Furthermore, the consignor has no interest in entering into negotiations with the estate to reach a settlement, he said. Lempertz, Feddersen said, tried unsuccessfully to convince him, but the painting was given to him some 50 years ago by his grandfather as a graduation present and has sentimental value. The man also claims the painting has been in his family since the 1920s.

The painting is Fish still life, shellfish, perch, pike, oyster and cat by the Flemish baroque artist Alexander Adriaenssen (1587-1661). It is not materially valuable. Feddersen said it might fetch between 4,000 to 5,000 euros. The conditional sale was for 1,000 euros.

The estate says the painting is among the more than 200 paintings that Stern, then a Dusseldorf gallery owner, was forced by the Nazis to liquidate in 1937. The auctioneer was the very same Lempertz.

Proving the claim has been complicated by the fact that the 1937 auction catalogue contained a description, but no illustration of the painting.

Feddersen said that the latest evidence that the estate provided appears to support the claim, and that’s why the sale was halted.
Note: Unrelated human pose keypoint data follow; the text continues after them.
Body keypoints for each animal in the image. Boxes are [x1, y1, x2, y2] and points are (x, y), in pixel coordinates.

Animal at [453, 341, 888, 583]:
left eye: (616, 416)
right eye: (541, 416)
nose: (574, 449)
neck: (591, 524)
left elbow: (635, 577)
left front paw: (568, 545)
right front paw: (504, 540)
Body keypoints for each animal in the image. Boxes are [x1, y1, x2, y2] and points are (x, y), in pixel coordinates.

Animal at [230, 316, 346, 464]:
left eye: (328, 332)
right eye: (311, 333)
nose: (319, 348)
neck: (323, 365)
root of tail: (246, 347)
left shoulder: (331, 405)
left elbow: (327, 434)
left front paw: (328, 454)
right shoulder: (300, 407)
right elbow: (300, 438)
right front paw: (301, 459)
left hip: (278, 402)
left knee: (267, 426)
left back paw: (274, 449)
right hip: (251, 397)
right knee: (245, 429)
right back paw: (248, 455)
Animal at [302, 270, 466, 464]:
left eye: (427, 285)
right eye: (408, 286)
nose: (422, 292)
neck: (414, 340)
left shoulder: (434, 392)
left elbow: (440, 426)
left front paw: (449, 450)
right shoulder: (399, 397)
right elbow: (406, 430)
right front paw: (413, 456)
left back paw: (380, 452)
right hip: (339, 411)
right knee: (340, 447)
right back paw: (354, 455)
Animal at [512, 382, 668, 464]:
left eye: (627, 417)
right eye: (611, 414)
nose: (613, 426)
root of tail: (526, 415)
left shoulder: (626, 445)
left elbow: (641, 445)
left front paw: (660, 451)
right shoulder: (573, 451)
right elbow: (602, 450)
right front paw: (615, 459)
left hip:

He added that dealing with the estate has been difficult, because of its adamant position that the only acceptable settlement is handing over the painting without compensation to the person who believes he is the rightful owner.
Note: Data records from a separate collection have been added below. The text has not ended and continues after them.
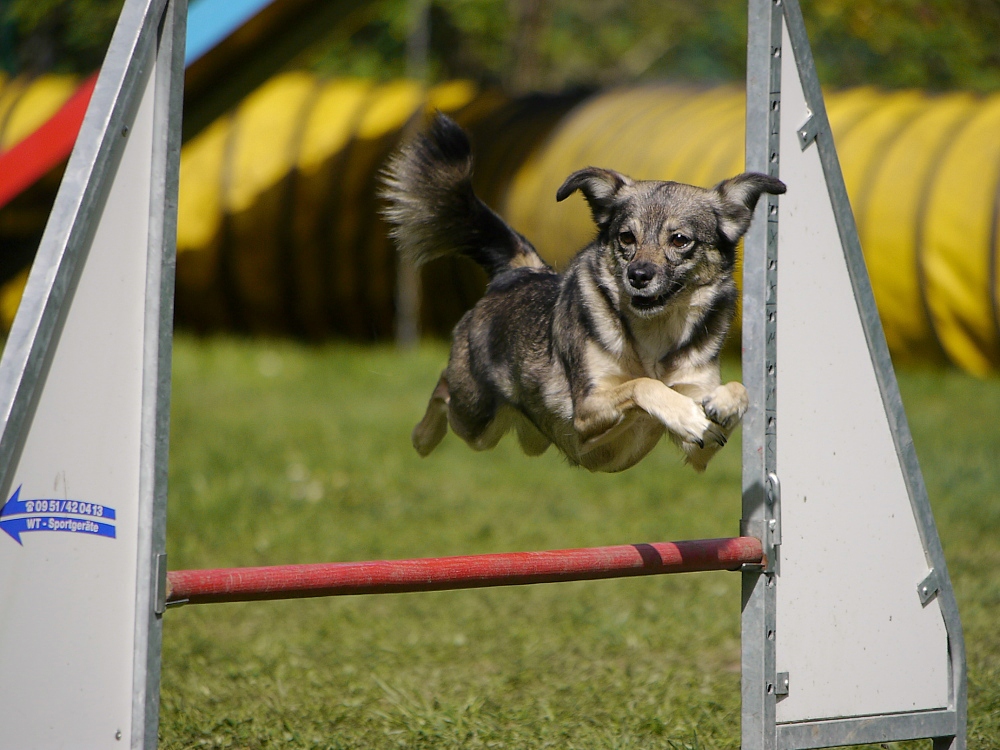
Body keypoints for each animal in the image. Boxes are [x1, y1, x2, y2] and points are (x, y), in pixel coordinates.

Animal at [378, 114, 784, 472]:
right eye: (627, 237)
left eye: (680, 240)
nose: (638, 276)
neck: (654, 339)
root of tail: (521, 271)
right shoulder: (588, 411)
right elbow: (644, 385)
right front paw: (684, 413)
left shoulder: (696, 445)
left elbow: (738, 393)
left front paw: (722, 405)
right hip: (476, 417)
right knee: (443, 391)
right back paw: (421, 438)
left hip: (527, 435)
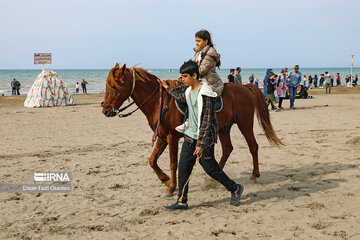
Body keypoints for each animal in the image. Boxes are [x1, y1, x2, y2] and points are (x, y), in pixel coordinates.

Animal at [102, 62, 284, 194]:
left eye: (113, 86)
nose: (105, 110)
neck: (159, 102)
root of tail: (245, 87)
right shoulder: (162, 136)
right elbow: (152, 160)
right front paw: (165, 179)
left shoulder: (171, 137)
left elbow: (173, 163)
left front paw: (171, 186)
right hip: (223, 128)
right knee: (228, 149)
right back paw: (212, 178)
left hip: (245, 124)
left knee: (253, 146)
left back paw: (254, 174)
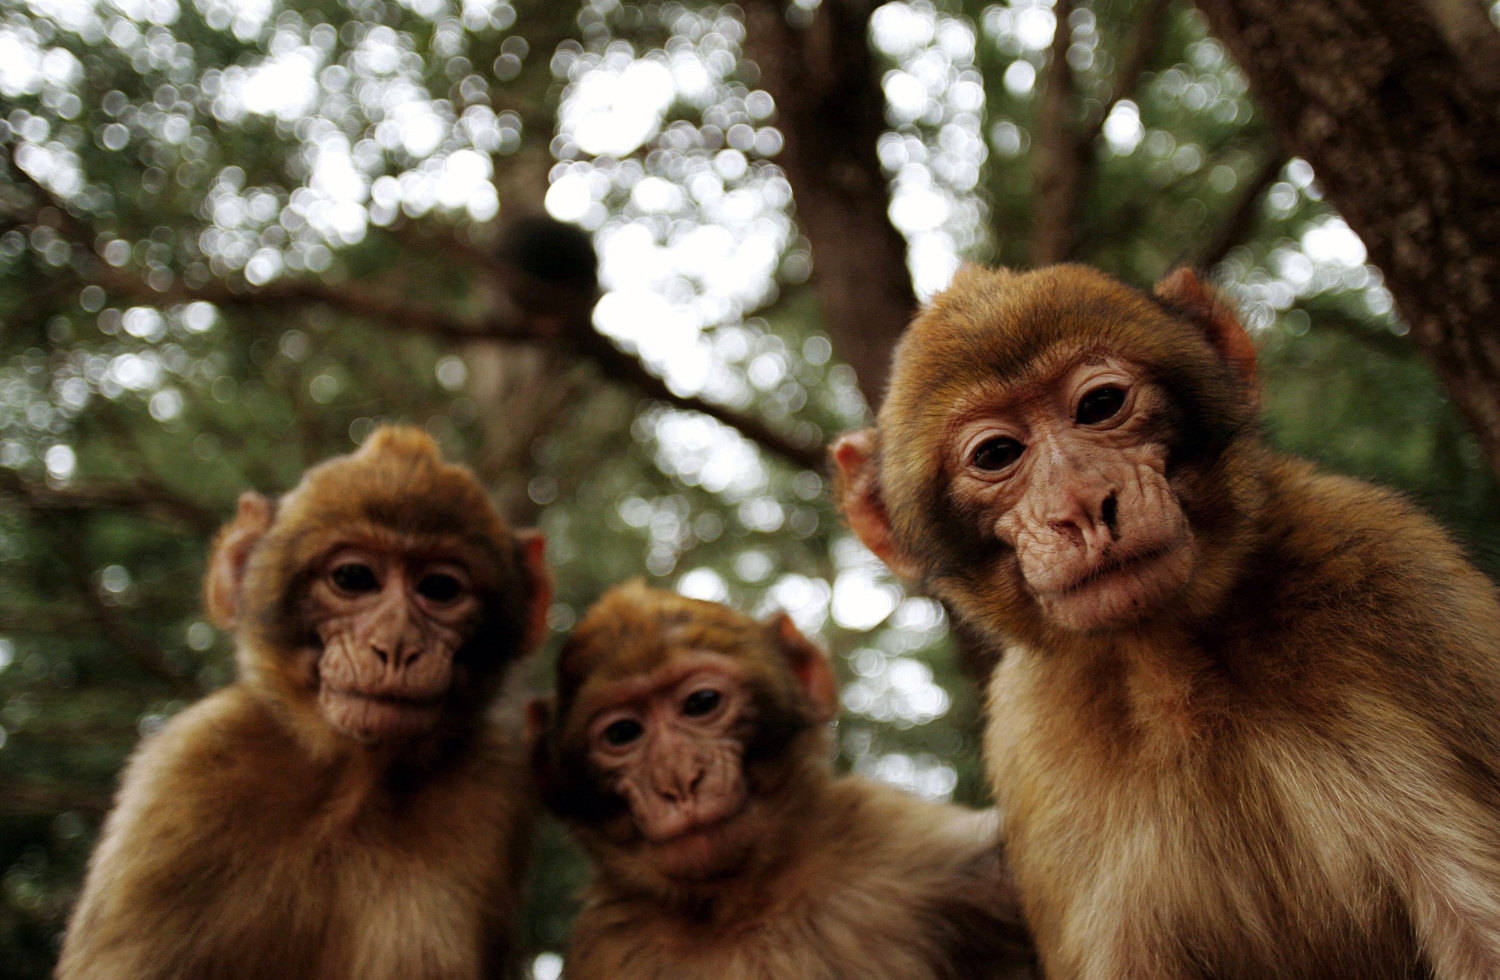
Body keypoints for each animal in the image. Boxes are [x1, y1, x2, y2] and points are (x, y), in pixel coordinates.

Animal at [58, 426, 555, 978]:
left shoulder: (491, 790)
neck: (353, 786)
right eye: (354, 578)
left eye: (440, 588)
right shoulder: (183, 782)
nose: (397, 645)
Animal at [531, 582, 1044, 978]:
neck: (744, 905)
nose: (678, 780)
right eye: (622, 734)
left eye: (701, 703)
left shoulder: (913, 848)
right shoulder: (608, 943)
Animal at [840, 261, 1500, 978]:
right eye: (995, 455)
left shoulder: (1396, 579)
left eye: (1100, 405)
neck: (1175, 666)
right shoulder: (1031, 737)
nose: (1082, 504)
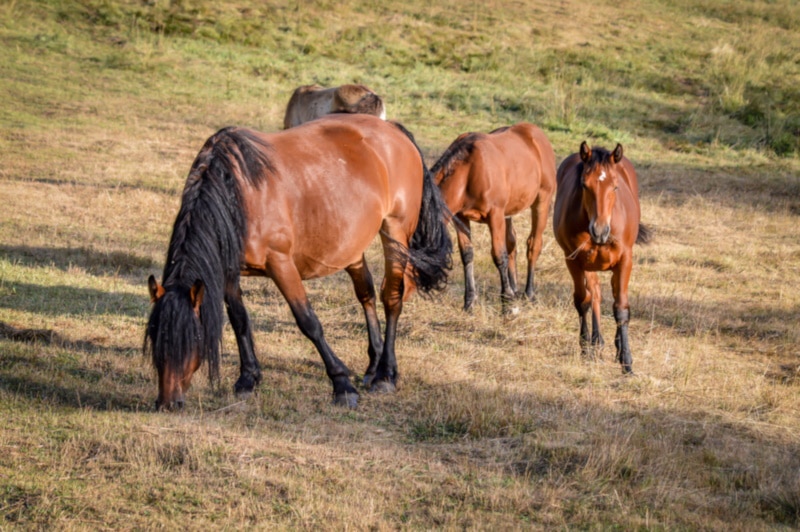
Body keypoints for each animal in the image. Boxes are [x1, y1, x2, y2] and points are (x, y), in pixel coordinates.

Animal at [145, 114, 454, 410]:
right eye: (155, 339)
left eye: (191, 340)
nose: (168, 403)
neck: (236, 195)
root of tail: (393, 130)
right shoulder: (229, 271)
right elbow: (240, 320)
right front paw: (248, 378)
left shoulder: (281, 264)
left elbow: (308, 322)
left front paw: (342, 385)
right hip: (352, 245)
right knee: (365, 293)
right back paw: (373, 365)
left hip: (395, 232)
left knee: (391, 298)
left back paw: (385, 375)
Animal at [432, 121, 556, 312]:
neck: (469, 170)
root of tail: (537, 134)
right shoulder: (460, 218)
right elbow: (467, 255)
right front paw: (469, 302)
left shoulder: (495, 216)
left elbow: (499, 256)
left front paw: (507, 303)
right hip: (508, 213)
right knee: (512, 244)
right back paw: (515, 289)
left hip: (542, 201)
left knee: (533, 244)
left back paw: (529, 293)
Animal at [552, 141, 652, 374]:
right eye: (584, 185)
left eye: (615, 186)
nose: (600, 231)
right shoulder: (574, 260)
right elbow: (583, 301)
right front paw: (585, 348)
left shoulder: (625, 260)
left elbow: (621, 307)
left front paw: (626, 361)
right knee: (594, 294)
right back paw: (597, 341)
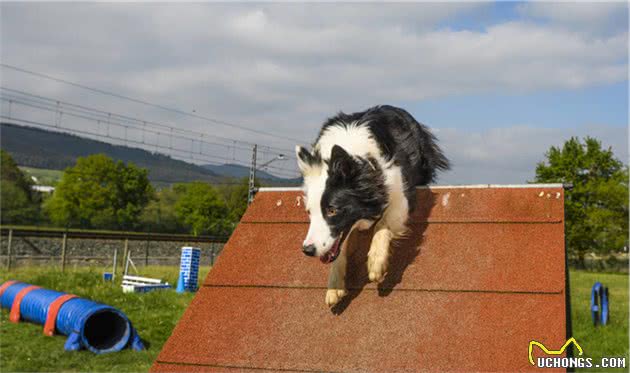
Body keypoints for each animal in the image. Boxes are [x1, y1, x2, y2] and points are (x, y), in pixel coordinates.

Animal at [296, 104, 450, 306]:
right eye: (309, 212)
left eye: (332, 210)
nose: (307, 250)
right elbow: (339, 247)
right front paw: (334, 286)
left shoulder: (401, 193)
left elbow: (383, 224)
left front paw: (376, 263)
Willi Korte, the Washington-based principal researcher for the Stern art restitution project, said Lempertz never put the estate in contact with the consignor of the Adriaenssen painting, and he was unaware of any attempts by the auction house to broker talks.

“In 2009, the estate asked Lempertz to pull the painting from sale and work together to perform the required due diligence on the provenance and identification of what is believed to be the same painting lost to Dr. Stern at the hands of the Nazis through a forced sale in 1937 at the same auction house,” said restitution project head Clarence Epstein of Concordia.

Its researchers received the opinion of a leading authority on the artist that the painting sold in 1937 and the one currently with Lempertz are the same.

The Holocaust Claims Processing Office of the State of New York Banking Department also discovered that, prior to its arrival at the Galerie Stern in Dusseldorf, the painting was in the collection of Otto Jourdan in Frankfurt. It was established that the back of paintings in the Jourdan Collection all bore a distinct identification label.

“On the Adriaenssen painting currently with Lempertz, there is a visible faded area where a label once was affixed, which is a perfect match in location, size and shape with the Jourdan Collection labels. It is unclear when this label was removed and why,” Epstein said.

Concordia released two photos, one of the back of the Adriaenssen painting, showing where the label is missing, and another of a painting from the Jourdan Collection with the label affixed.

“This important finding and other consistencies surrounding the subject matter, artist’s signature and precise measurements, lead the estate to believe there is little doubt the painting is the same one that was auctioned off in the forced sale.”

Feddersen noted that the situation has been further complicated by the fact the Jourdan heirs have now also made a claim on the painting. They say the Galerie Stern never owned the painting and that it only held it on consignment.

Since 2008, when the Stern estate recovered a painting formerly in the collection of West German chancellor Konrad Adenauer, considerable inroads have been made with representatives of German private, public and corporate collections that hold Stern paintings looted during the Nazi period, Epstein noted.

Therefore, the Lempertz response until now has been particularly “disappointing.”

The estate expects to announce later this year that a number of other Stern paintings now in Germany will be returned.